Extracted information>
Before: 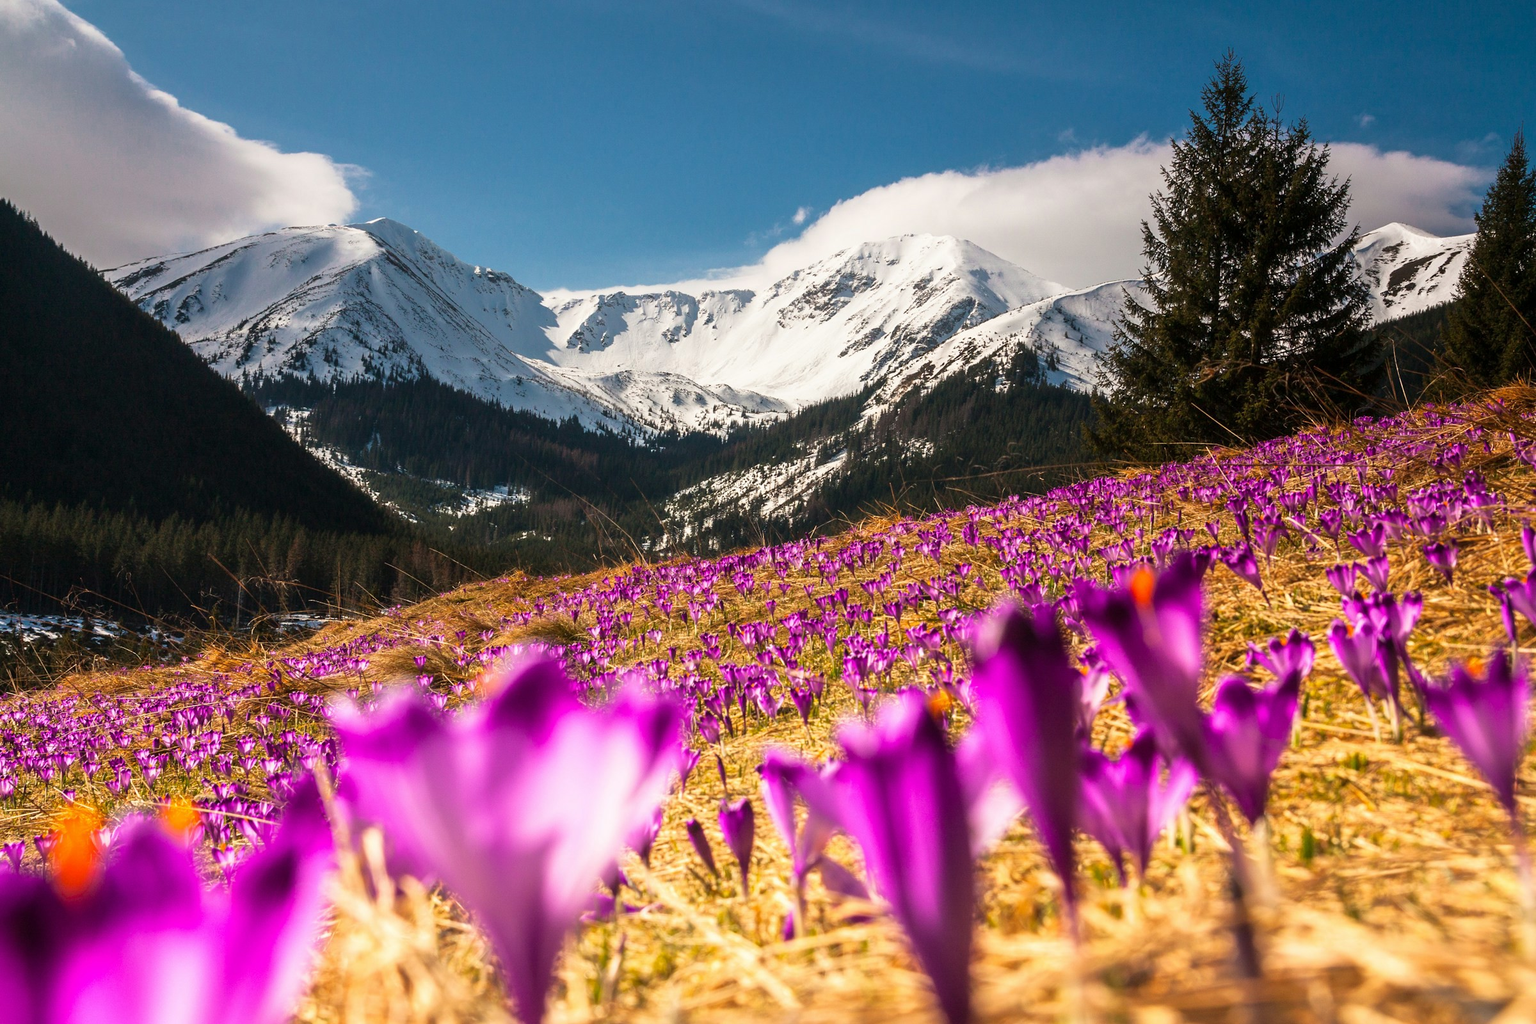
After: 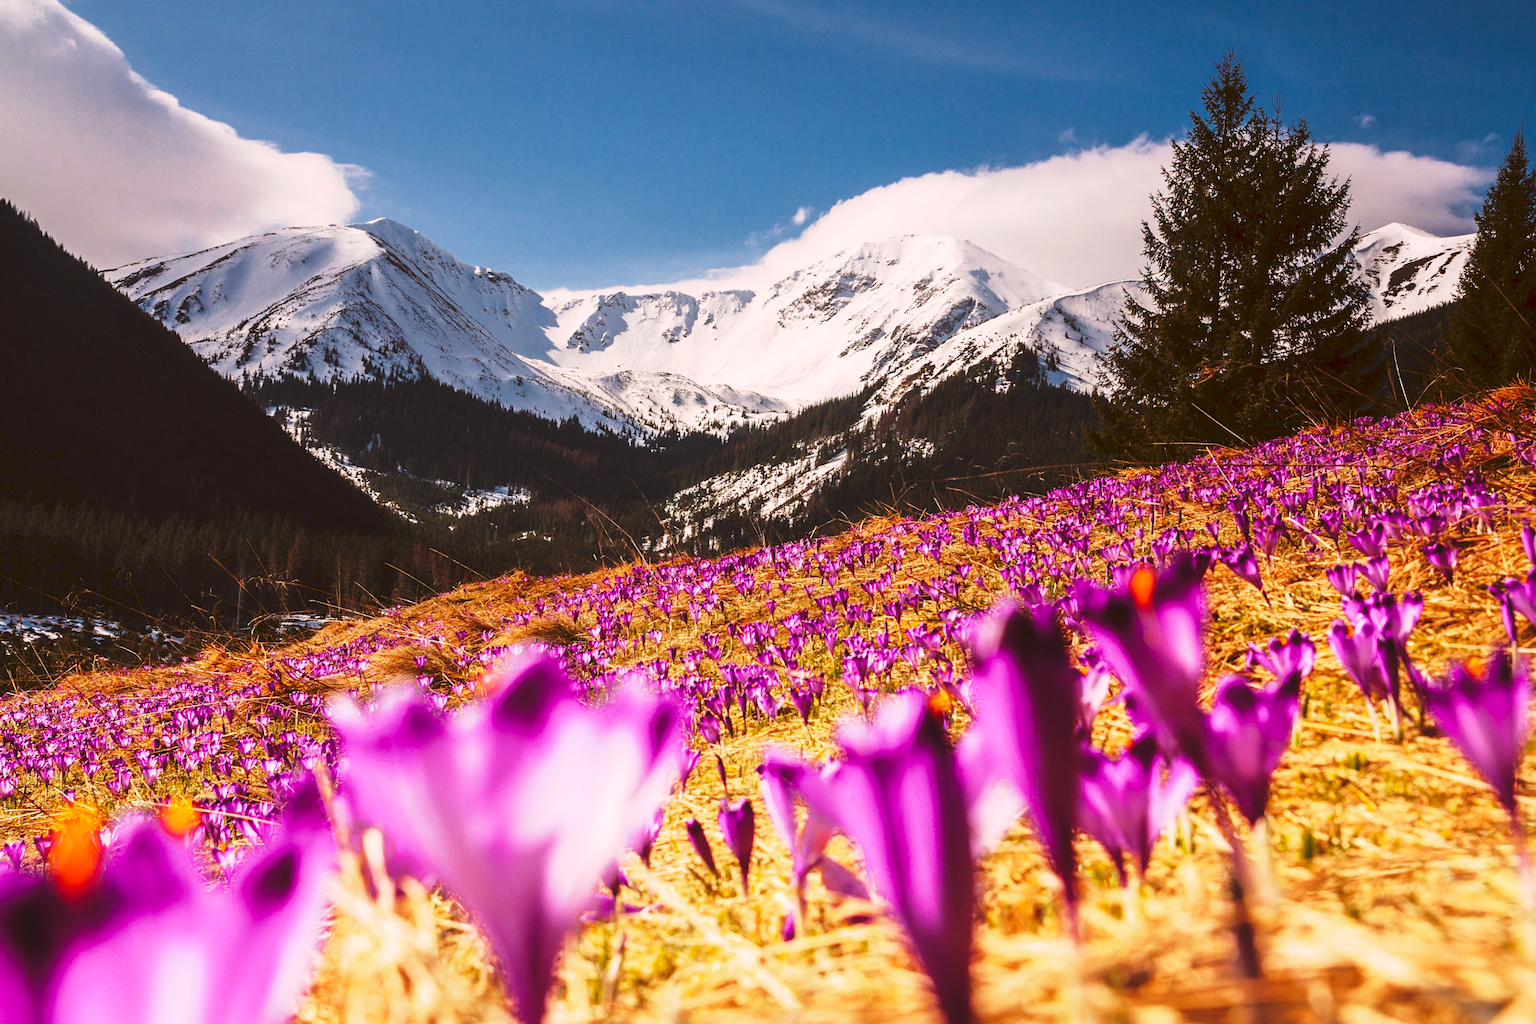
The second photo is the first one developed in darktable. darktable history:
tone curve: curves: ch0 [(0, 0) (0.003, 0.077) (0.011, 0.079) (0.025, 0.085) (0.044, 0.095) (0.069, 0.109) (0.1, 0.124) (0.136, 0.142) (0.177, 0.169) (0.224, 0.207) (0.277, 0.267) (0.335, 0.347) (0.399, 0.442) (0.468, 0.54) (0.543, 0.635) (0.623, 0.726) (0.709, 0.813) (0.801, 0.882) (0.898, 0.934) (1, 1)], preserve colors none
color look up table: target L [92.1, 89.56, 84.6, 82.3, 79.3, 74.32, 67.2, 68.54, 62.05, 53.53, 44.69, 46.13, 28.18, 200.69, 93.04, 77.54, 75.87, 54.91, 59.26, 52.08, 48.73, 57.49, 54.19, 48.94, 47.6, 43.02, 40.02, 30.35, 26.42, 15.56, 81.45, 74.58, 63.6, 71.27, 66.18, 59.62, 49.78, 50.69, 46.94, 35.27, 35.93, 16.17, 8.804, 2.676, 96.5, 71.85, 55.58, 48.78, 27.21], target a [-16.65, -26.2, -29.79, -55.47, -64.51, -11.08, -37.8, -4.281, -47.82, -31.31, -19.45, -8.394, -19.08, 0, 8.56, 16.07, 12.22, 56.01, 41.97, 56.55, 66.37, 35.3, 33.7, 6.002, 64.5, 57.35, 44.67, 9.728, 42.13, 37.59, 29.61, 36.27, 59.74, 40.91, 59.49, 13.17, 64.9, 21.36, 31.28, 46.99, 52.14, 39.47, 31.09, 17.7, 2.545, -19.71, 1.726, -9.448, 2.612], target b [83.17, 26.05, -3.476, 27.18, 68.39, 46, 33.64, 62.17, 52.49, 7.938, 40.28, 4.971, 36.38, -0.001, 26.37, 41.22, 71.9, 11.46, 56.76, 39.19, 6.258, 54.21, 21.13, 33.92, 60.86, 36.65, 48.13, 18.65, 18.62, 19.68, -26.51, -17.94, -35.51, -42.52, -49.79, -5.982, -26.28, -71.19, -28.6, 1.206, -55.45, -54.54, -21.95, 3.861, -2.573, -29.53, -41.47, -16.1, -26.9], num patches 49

Set task>
Repeat the lines above, without the pictures, swapping "num patches" for "patch count" and leaving everything else as it is.

Solution to the problem>
Before: 
After: 
The second photo is the first one developed in darktable. darktable history:
tone curve: curves: ch0 [(0, 0) (0.003, 0.077) (0.011, 0.079) (0.025, 0.085) (0.044, 0.095) (0.069, 0.109) (0.1, 0.124) (0.136, 0.142) (0.177, 0.169) (0.224, 0.207) (0.277, 0.267) (0.335, 0.347) (0.399, 0.442) (0.468, 0.54) (0.543, 0.635) (0.623, 0.726) (0.709, 0.813) (0.801, 0.882) (0.898, 0.934) (1, 1)], preserve colors none
color look up table: target L [92.1, 89.56, 84.6, 82.3, 79.3, 74.32, 67.2, 68.54, 62.05, 53.53, 44.69, 46.13, 28.18, 200.69, 93.04, 77.54, 75.87, 54.91, 59.26, 52.08, 48.73, 57.49, 54.19, 48.94, 47.6, 43.02, 40.02, 30.35, 26.42, 15.56, 81.45, 74.58, 63.6, 71.27, 66.18, 59.62, 49.78, 50.69, 46.94, 35.27, 35.93, 16.17, 8.804, 2.676, 96.5, 71.85, 55.58, 48.78, 27.21], target a [-16.65, -26.2, -29.79, -55.47, -64.51, -11.08, -37.8, -4.281, -47.82, -31.31, -19.45, -8.394, -19.08, 0, 8.56, 16.07, 12.22, 56.01, 41.97, 56.55, 66.37, 35.3, 33.7, 6.002, 64.5, 57.35, 44.67, 9.728, 42.13, 37.59, 29.61, 36.27, 59.74, 40.91, 59.49, 13.17, 64.9, 21.36, 31.28, 46.99, 52.14, 39.47, 31.09, 17.7, 2.545, -19.71, 1.726, -9.448, 2.612], target b [83.17, 26.05, -3.476, 27.18, 68.39, 46, 33.64, 62.17, 52.49, 7.938, 40.28, 4.971, 36.38, -0.001, 26.37, 41.22, 71.9, 11.46, 56.76, 39.19, 6.258, 54.21, 21.13, 33.92, 60.86, 36.65, 48.13, 18.65, 18.62, 19.68, -26.51, -17.94, -35.51, -42.52, -49.79, -5.982, -26.28, -71.19, -28.6, 1.206, -55.45, -54.54, -21.95, 3.861, -2.573, -29.53, -41.47, -16.1, -26.9], patch count 49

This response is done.